Eventually, Pedley did have to let some of his staff go. Less business means less money for the employees. He laid off close to half of his staff because their payroll was becoming too cumbersome. “They’re students,” Pedley says. “They need the money just as much as the restaurant.”
Bannon shares the same concerns as Pedley regarding the staff who were let go.
“Most of our staff are students,” she says. “They have tuition and bills to pay.” Besides the lack of classes, some students are now also out of work.

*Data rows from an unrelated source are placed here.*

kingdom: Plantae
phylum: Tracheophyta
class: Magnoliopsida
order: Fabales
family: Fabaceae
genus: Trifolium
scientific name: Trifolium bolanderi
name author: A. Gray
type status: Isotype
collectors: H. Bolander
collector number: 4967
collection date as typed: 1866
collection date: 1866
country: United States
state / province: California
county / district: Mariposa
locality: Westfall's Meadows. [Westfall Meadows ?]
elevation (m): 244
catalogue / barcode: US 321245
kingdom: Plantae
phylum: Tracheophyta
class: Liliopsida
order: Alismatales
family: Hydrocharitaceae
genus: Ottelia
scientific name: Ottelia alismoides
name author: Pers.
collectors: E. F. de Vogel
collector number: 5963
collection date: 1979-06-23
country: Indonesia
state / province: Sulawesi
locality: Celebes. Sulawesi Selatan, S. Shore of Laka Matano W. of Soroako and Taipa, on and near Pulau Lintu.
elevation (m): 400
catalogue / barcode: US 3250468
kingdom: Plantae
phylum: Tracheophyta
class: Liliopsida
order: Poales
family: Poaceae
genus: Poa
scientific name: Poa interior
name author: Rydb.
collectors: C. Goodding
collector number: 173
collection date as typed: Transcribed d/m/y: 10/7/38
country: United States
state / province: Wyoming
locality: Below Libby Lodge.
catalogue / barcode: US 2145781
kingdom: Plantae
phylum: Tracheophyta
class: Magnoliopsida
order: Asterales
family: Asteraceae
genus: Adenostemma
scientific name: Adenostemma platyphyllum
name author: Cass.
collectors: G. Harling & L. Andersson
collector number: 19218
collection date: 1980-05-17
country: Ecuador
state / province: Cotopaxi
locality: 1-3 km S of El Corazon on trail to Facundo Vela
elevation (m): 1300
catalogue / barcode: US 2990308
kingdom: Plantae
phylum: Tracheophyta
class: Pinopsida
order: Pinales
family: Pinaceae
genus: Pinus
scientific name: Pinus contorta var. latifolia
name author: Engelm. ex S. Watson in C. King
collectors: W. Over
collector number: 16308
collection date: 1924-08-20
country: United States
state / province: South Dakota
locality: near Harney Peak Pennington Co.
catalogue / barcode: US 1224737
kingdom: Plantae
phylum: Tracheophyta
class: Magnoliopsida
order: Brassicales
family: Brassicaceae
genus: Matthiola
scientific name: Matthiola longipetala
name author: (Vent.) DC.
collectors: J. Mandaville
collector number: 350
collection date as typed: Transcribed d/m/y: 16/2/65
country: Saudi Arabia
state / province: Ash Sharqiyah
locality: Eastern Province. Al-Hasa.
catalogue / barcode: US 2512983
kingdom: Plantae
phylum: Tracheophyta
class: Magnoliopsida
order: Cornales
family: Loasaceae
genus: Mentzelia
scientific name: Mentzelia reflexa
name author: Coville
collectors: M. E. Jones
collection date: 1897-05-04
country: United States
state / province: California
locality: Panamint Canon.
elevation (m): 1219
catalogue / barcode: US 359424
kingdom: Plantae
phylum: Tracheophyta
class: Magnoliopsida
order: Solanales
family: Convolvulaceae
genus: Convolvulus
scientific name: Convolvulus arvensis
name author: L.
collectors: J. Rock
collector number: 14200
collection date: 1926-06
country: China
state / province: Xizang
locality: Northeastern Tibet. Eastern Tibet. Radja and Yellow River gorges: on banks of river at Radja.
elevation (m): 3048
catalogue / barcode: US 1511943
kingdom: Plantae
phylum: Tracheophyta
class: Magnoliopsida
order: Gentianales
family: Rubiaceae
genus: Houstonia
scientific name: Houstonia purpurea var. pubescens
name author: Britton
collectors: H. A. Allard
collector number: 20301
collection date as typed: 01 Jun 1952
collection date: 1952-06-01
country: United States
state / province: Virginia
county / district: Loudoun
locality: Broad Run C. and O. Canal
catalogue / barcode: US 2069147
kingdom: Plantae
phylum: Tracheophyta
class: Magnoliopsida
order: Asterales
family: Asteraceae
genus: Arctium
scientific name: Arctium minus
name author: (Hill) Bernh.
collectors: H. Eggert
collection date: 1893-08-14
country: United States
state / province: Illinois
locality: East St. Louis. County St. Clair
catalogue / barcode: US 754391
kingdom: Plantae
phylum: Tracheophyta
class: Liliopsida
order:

Some restaurants remained closed for the entirety of the strike, leaving all of their staff jobless. Me-Va-Me Kitchen Express, a popular Mediterranean restaurant attached to one of York’s new residence buildings left a note on their doors that they would reopen at the end of the labour disruption. The restaurant did not survive.
On July 25, 2018, over 140 days after the official start of the longest labour disruption in Canadian post-secondary history, CUPE 3903 members stop picketing as the newly elected Conservative provincial government passes back-to-work legislation. Union members, students, and university staff are left confused about what happens next. Discussions about the future begin to brew. Devin Lefebvre, recently appointed chairman of CUPE 3903, insinuates that another strike might not be far away.
“A lot of work needs to be done to make sure that, come 2020, we don’t have to do this all over again and the same mistakes aren’t made,” Lefebvre says. CUPE 3903 is already preparing for battle.
Nobody fears the looming shadow of a future strike more than the businesses that are still recovering from the last one. Restaurants like the Ab and Shopsy’s are still trying everything they can to get back on their feet.
“During the strike was the hardest,” Bannon says. “We’ve gained back a fair amount of business, but it’s still nothing like it used to be. It’s been especially hard because enrollment is down now too, which of course impacts the amount of customers we see on a daily basis.”
Enrollment numbers traditionally fall after a strike. Following CUPE 3903’s 2008 labour disruption, the beginning of the 2009 school year saw high school applications to York fall from 6,331 students to 5,891, a drop of almost 500 students.
After a month long labour disruption that occurred in March 2015, enrollment numbers decreased by over 4,500 students in arts, humanities, and social science programs compared to the previous year. Science programs also followed this downwards trend and decreased by over 900 students at the start of the 2016 school year.
Less students means less customers. They are the reason campus restaurants are able to exist in the first place. Bannon, who has been serving students for over three years, says it also doesn’t help that the students who are enrolled seem to be fed up with the university.
“Students don’t want to be on campus,” she says. This is a regular opinion among her customers. “Instead of staying on campus and going to its bars and restaurants, they’d rather leave when they’re done class and go somewhere else.”
The Ab is doing everything it can think of to bring students into the pub, and keep the establishment running. Aside from taking a loan from one of the university’s college councils, Pedley is also trying to bring in local bands, hoping that the members will bring friends to support them and buy a few pints. Furthering the fight for survival, Pedley is also trying to think of new events, and is pushing some of the past favourites, such as lingerie night, and karaoke competitions, more than he ever has in the past.
“We’re trying to survive,” Pedley says. “We’re trying everything we can to keep the doors open. A strike changes everything.”
Shopsy’s and the Ab still stand. They struggle to survive more than usual, but both establishments seem to be pulling through. The possibility of another strike is frightening, and neither restaurant may survive another 140 days of picketing without customers.
For the Ab, Pedley says that another strike “is not an option.” It would be debilitating, and without question, the Ab would go under.